The choruses themselves were improved in their professional art by Thespis. He invented dances, which for centuries, retained their popularity on the stage, and is said to have given histrionic disguise to his reciter—at first, by the application of pigments to the face; and afterward, by the construction of a rude linen mask.

III. These improvements, chiefly mechanical, form the boundary to the achievements of Thespis. He did much to create a stage—little to create tragedy, in the proper acceptation of the word. His performances were still of a ludicrous and homely character, and much more akin to the comic than the tragic. Of that which makes the essence of the solemn drama of Athens—its stately plot, its gigantic images, its prodigal and sumptuous poetry, Thespis was not in any way the inventor.

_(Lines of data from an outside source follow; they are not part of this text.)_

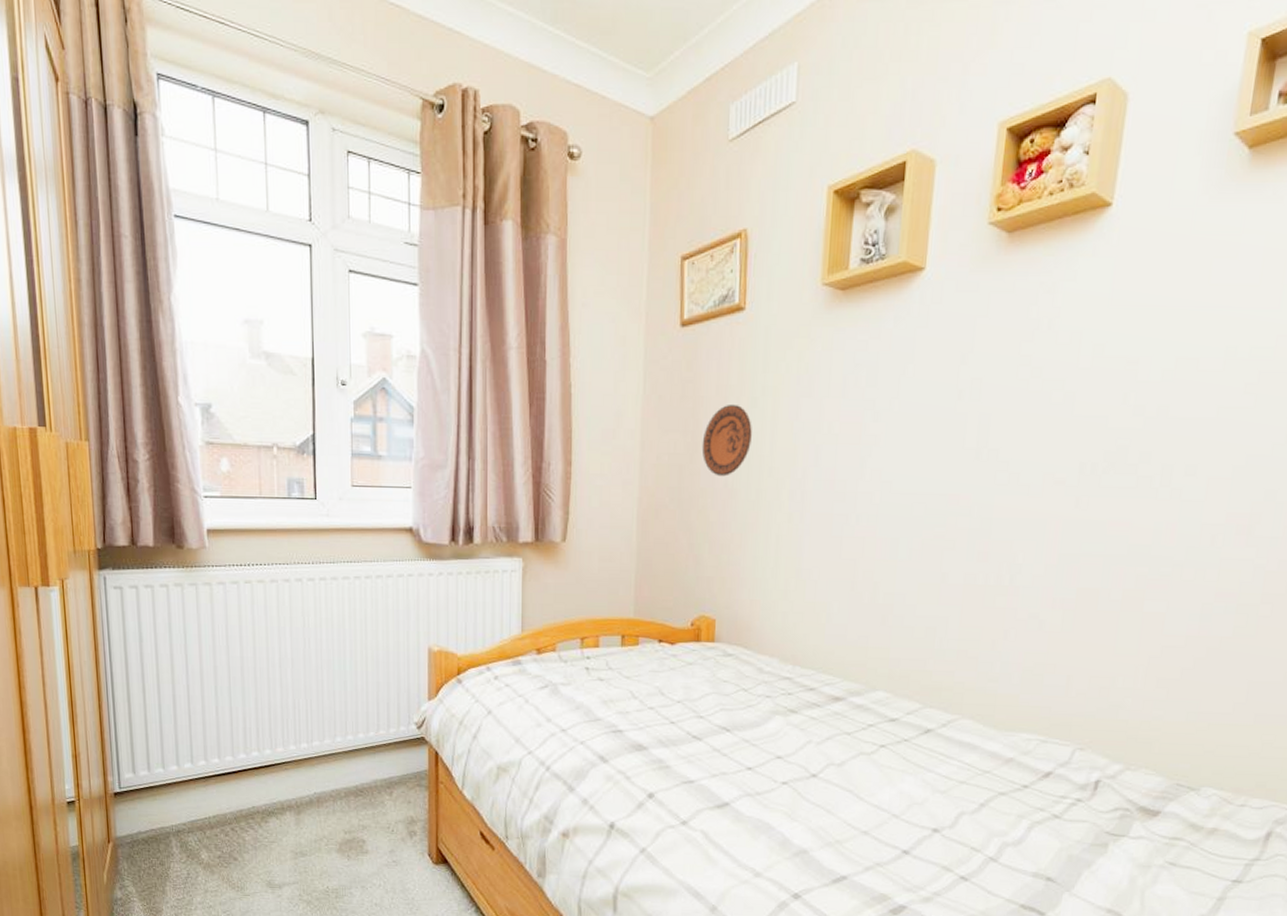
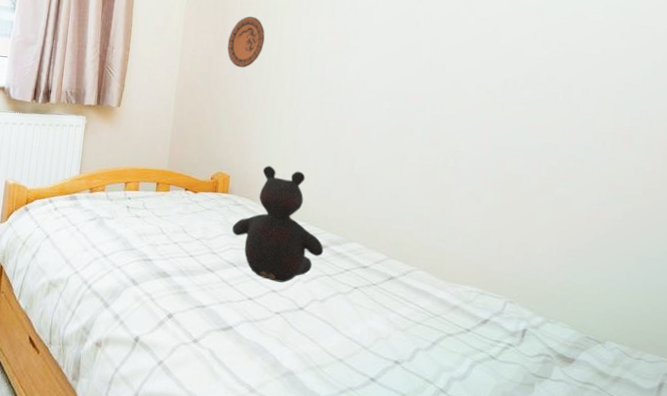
teddy bear: none [722,602,841,746] -> present [232,165,324,283]

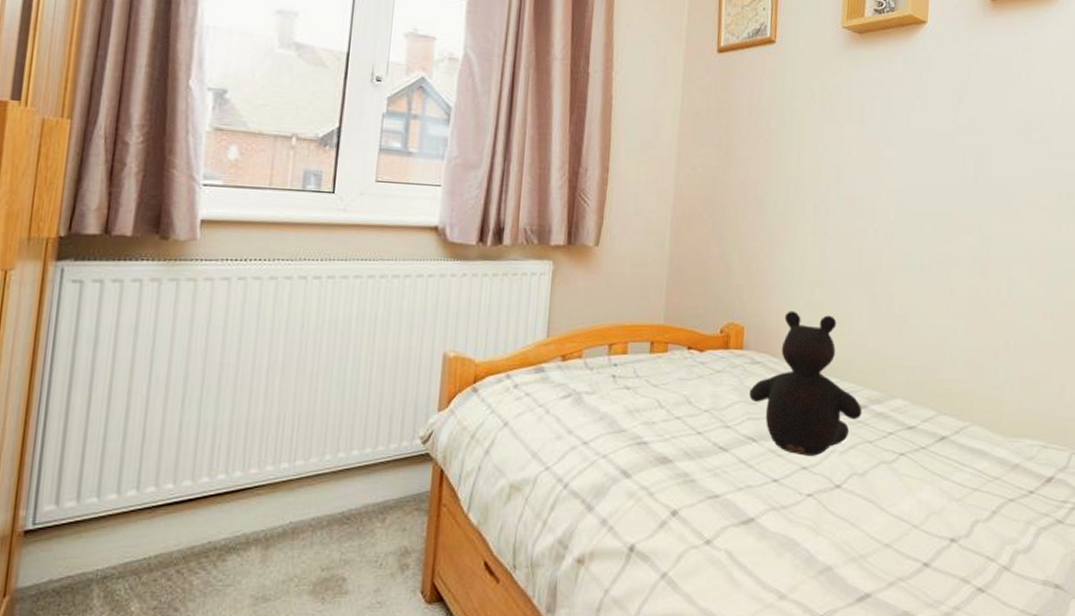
decorative plate: present [227,16,265,68] -> none [734,124,781,190]

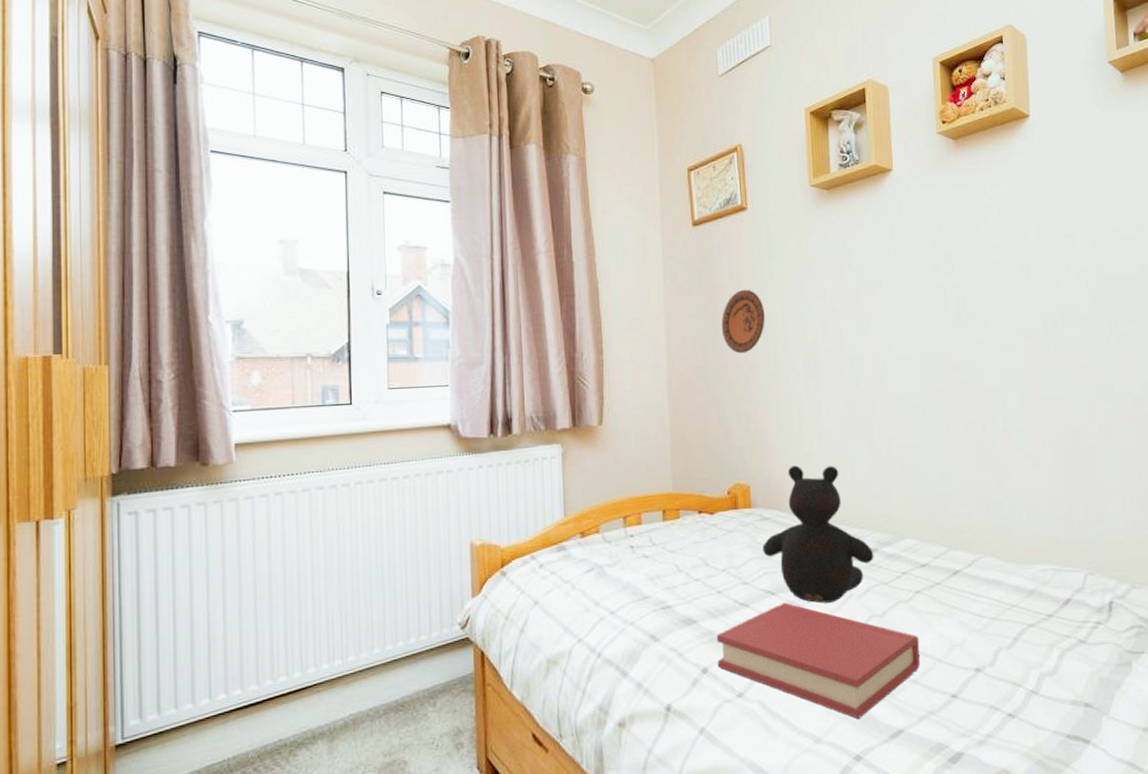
hardback book: none [688,451,898,578] -> present [716,602,920,719]
decorative plate: none [734,124,781,190] -> present [721,289,765,354]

But PHRYNICHUS, the disciple of Thespis, was a poet; he saw, though perhaps dimly and imperfectly, the new career opened to the art, and he may be said to have breathed the immortal spirit into the mere mechanical forms, when he introduced poetry into the bursts of the chorus and the monologue of the actor. Whatever else Phrynichus effected is uncertain. The developed plot—the introduction of regular dialogue through the medium of a second actor —the pomp and circumstance—the symmetry and climax of the drama—do not appear to have appertained to his earlier efforts; and the great artistical improvements which raised the simple incident to an elaborate structure of depicted narrative and awful catastrophe, are ascribed, not to Phrynichus, but Aeschylus. If the later works of Phrynichus betrayed these excellences, it is because Aeschylus had then become his rival, and he caught the heavenly light from the new star which was destined to eclipse him. But every thing essential was done for the Athenian tragedy when Phrynichus took it from the satyr and placed it under the protection of the muse—when, forsaking the humours of the rustic farce, he selected a solemn subject from the serious legends of the most vivid of all mythologies—when he breathed into the familiar measures of the chorus the grandeur and sweetness of the lyric ode—when, in a word, taking nothing from Thespis but the stage and the performers, he borrowed his tale from Homer and his melody from Anacreon. We must not, then, suppose, misled by the vulgar accounts of the Athenian drama, that the contest for the goat, and the buffooneries of Thespis, were its real origin; born of the epic and the lyric song, Homer gave it character, and the lyrists language. Thespis and his predecessors only suggested the form to which the new-born poetry should be applied.